Each entry must be reproduced precisely as it stands.

* start ENTRIES PROVIDED *

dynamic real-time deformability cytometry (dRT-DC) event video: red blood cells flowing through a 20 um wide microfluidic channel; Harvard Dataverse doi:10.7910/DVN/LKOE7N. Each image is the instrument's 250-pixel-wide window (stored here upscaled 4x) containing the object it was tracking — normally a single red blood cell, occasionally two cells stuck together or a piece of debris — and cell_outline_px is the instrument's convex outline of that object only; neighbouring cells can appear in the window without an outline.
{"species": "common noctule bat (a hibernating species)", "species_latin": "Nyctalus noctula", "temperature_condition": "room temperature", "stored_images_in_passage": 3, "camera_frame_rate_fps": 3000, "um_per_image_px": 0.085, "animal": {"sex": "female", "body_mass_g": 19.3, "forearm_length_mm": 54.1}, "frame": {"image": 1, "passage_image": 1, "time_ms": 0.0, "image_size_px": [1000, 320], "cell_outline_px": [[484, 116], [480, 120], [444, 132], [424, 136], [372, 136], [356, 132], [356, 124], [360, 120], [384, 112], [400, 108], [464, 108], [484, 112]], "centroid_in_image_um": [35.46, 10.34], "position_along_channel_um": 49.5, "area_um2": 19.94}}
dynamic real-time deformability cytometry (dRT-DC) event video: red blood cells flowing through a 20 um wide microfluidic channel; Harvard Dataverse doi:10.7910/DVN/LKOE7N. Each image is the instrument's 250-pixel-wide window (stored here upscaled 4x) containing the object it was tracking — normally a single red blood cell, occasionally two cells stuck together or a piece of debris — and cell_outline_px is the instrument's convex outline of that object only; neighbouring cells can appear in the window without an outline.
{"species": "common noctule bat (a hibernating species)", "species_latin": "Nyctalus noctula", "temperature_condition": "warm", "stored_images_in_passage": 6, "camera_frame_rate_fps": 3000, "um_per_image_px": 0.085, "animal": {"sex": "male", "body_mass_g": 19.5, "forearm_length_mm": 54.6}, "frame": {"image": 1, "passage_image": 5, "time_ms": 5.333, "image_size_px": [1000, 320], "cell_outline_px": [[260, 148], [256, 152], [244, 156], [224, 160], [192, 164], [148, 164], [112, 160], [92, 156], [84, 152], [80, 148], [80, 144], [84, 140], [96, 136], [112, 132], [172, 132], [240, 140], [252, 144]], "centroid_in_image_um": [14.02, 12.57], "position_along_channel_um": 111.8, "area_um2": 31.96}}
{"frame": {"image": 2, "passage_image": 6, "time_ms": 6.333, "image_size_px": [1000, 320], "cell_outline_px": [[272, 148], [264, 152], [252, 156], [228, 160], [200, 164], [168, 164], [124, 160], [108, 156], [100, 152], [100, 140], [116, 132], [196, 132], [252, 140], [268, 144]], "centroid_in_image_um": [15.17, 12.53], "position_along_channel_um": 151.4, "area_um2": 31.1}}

* end ENTRIES PROVIDED *

EXERCISE OUTPUT:
dynamic real-time deformability cytometry (dRT-DC) event video: red blood cells flowing through a 20 um wide microfluidic channel; Harvard Dataverse doi:10.7910/DVN/LKOE7N. Each image is the instrument's 250-pixel-wide window (stored here upscaled 4x) containing the object it was tracking — normally a single red blood cell, occasionally two cells stuck together or a piece of debris — and cell_outline_px is the instrument's convex outline of that object only; neighbouring cells can appear in the window without an outline.
{"species": "common noctule bat (a hibernating species)", "species_latin": "Nyctalus noctula", "temperature_condition": "room temperature", "stored_images_in_passage": 3, "camera_frame_rate_fps": 3000, "um_per_image_px": 0.085, "animal": {"sex": "female", "body_mass_g": 19.3, "forearm_length_mm": 54.1}, "frame": {"image": 1, "passage_image": 1, "time_ms": 0.0, "image_size_px": [1000, 320], "cell_outline_px": [[484, 116], [480, 120], [444, 132], [424, 136], [372, 136], [356, 132], [356, 124], [360, 120], [384, 112], [400, 108], [464, 108], [484, 112]], "centroid_in_image_um": [35.46, 10.34], "position_along_channel_um": 49.5, "area_um2": 19.94}}
dynamic real-time deformability cytometry (dRT-DC) event video: red blood cells flowing through a 20 um wide microfluidic channel; Harvard Dataverse doi:10.7910/DVN/LKOE7N. Each image is the instrument's 250-pixel-wide window (stored here upscaled 4x) containing the object it was tracking — normally a single red blood cell, occasionally two cells stuck together or a piece of debris — and cell_outline_px is the instrument's convex outline of that object only; neighbouring cells can appear in the window without an outline.
{"species": "common noctule bat (a hibernating species)", "species_latin": "Nyctalus noctula", "temperature_condition": "warm", "stored_images_in_passage": 6, "camera_frame_rate_fps": 3000, "um_per_image_px": 0.085, "animal": {"sex": "male", "body_mass_g": 19.5, "forearm_length_mm": 54.6}, "frame": {"image": 1, "passage_image": 5, "time_ms": 5.333, "image_size_px": [1000, 320], "cell_outline_px": [[260, 148], [256, 152], [244, 156], [224, 160], [192, 164], [148, 164], [112, 160], [92, 156], [84, 152], [80, 148], [80, 144], [84, 140], [96, 136], [112, 132], [172, 132], [240, 140], [252, 144]], "centroid_in_image_um": [14.02, 12.57], "position_along_channel_um": 111.8, "area_um2": 31.96}}
{"frame": {"image": 2, "passage_image": 6, "time_ms": 6.333, "image_size_px": [1000, 320], "cell_outline_px": [[272, 148], [264, 152], [252, 156], [228, 160], [200, 164], [168, 164], [124, 160], [108, 156], [100, 152], [100, 140], [116, 132], [196, 132], [252, 140], [268, 144]], "centroid_in_image_um": [15.17, 12.53], "position_along_channel_um": 151.4, "area_um2": 31.1}}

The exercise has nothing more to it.